Data under study: Begin

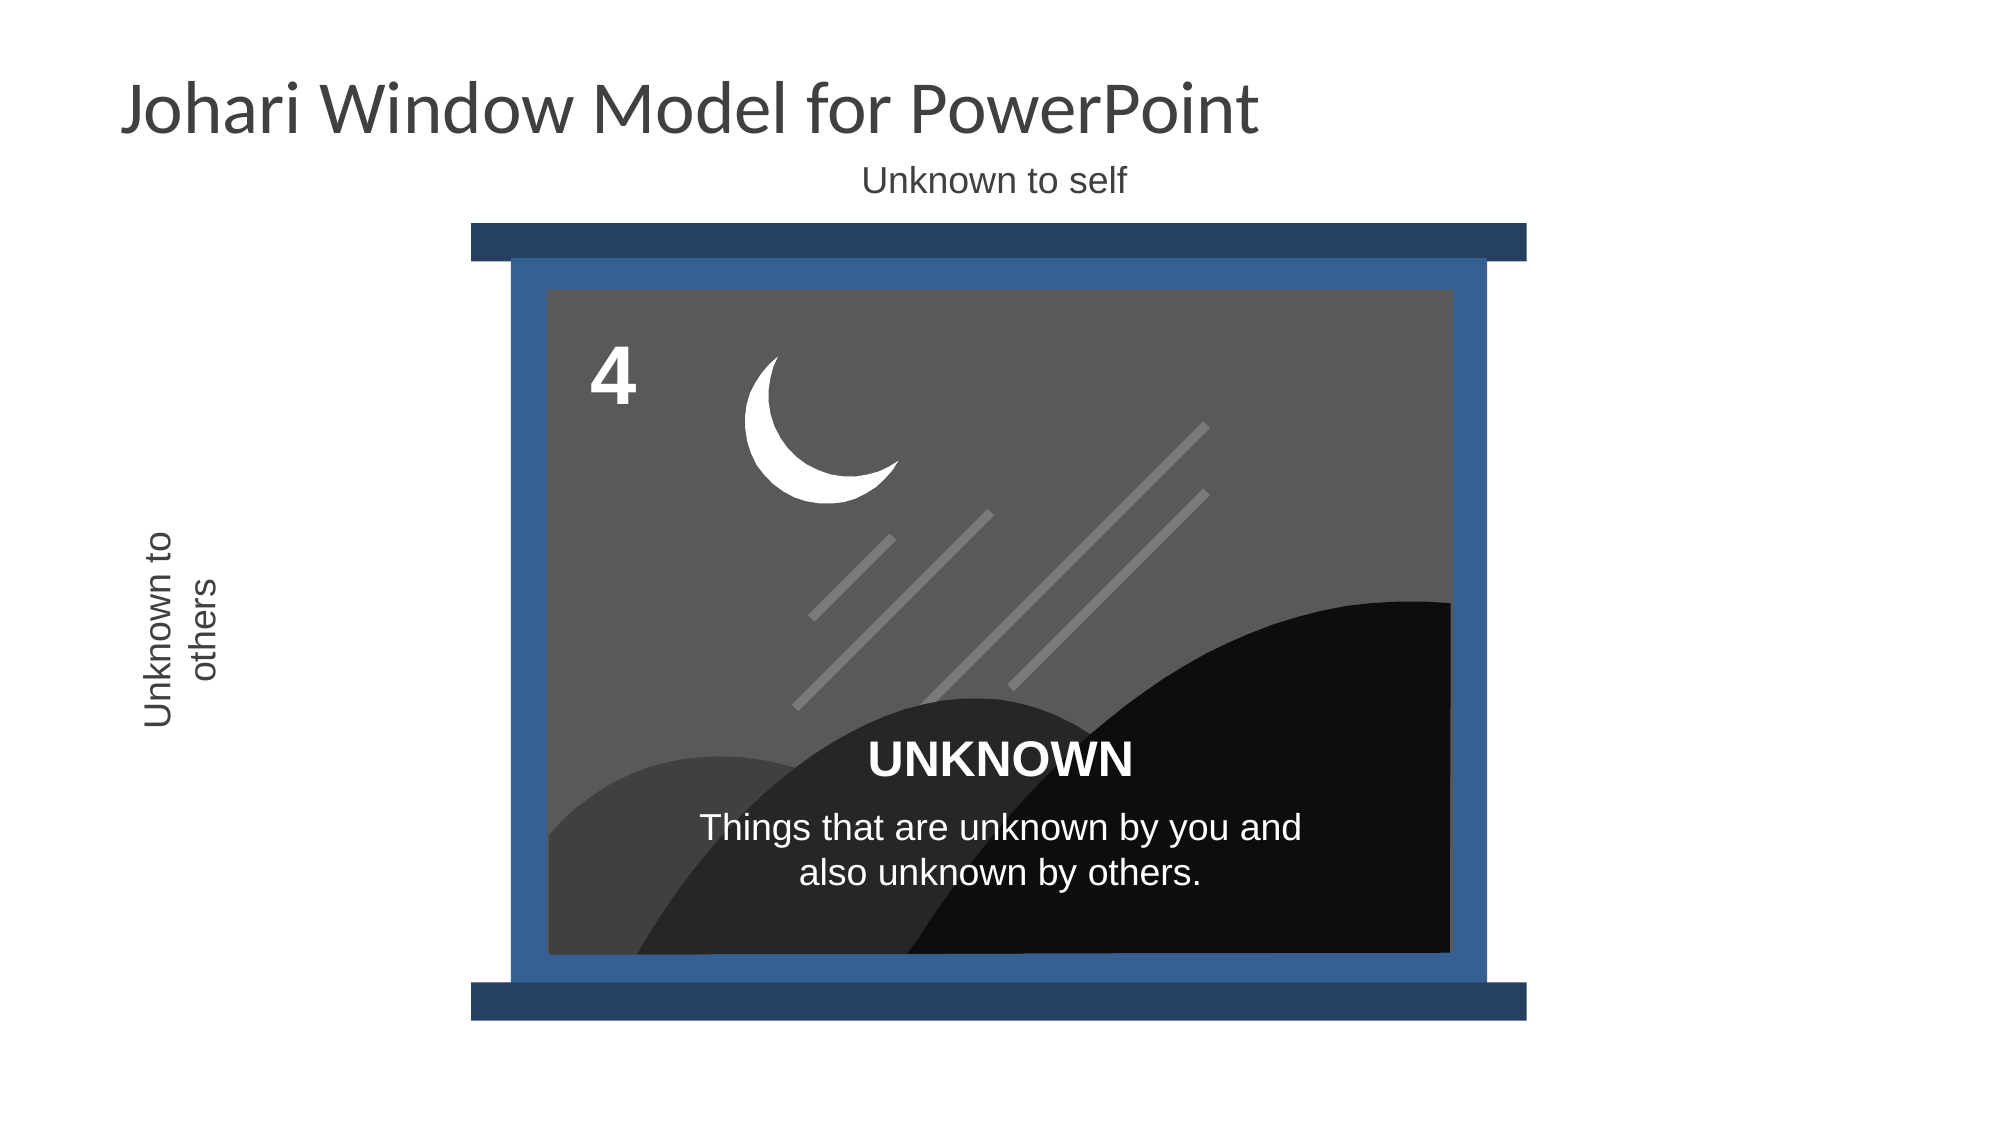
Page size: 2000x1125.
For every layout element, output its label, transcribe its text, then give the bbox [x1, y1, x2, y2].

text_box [794, 424, 1207, 599]
text_box [469, 980, 1529, 1023]
text_box Unknown to self [846, 148, 1153, 209]
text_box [548, 601, 1451, 955]
text_box [545, 287, 1455, 602]
text_box [745, 356, 789, 495]
text_box [469, 221, 1529, 263]
text_box Unknown to others [125, 489, 231, 773]
text_box 4 [575, 313, 652, 429]
text_box [509, 256, 1489, 980]
title Johari Window Model for PowerPoint [99, 45, 1900, 162]
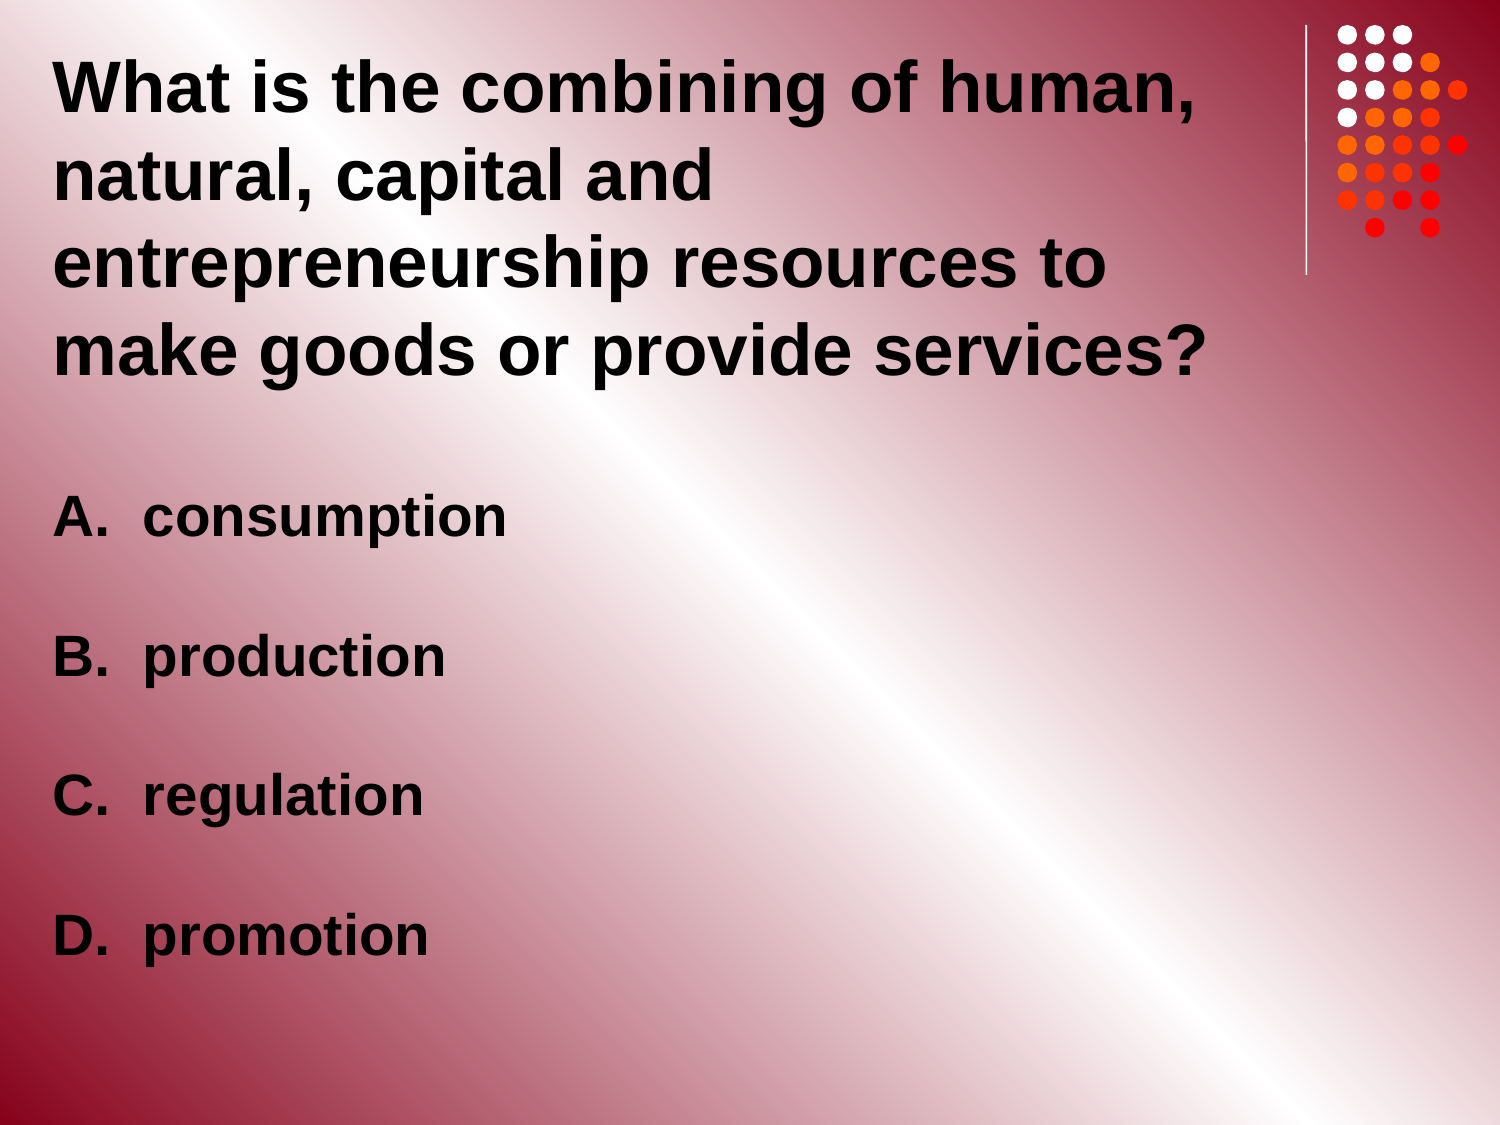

Data under study: End

# [Task description]
When an image appears in the data, skip it and output the rest exactly.

# [Written answer]
Page size: 2000x1125.
For every layout element, output its label, transcribe its text, then give the bbox [x1, y1, x2, y2].

text_box [794, 424, 1207, 599]
text_box [469, 980, 1529, 1023]
text_box Unknown to self [846, 148, 1153, 209]
text_box [548, 601, 1451, 955]
text_box [545, 287, 1455, 602]
text_box [745, 356, 789, 495]
text_box [469, 221, 1529, 263]
text_box Unknown to others [125, 489, 231, 773]
text_box 4 [575, 313, 652, 429]
text_box [509, 256, 1489, 980]
title Johari Window Model for PowerPoint [99, 45, 1900, 162]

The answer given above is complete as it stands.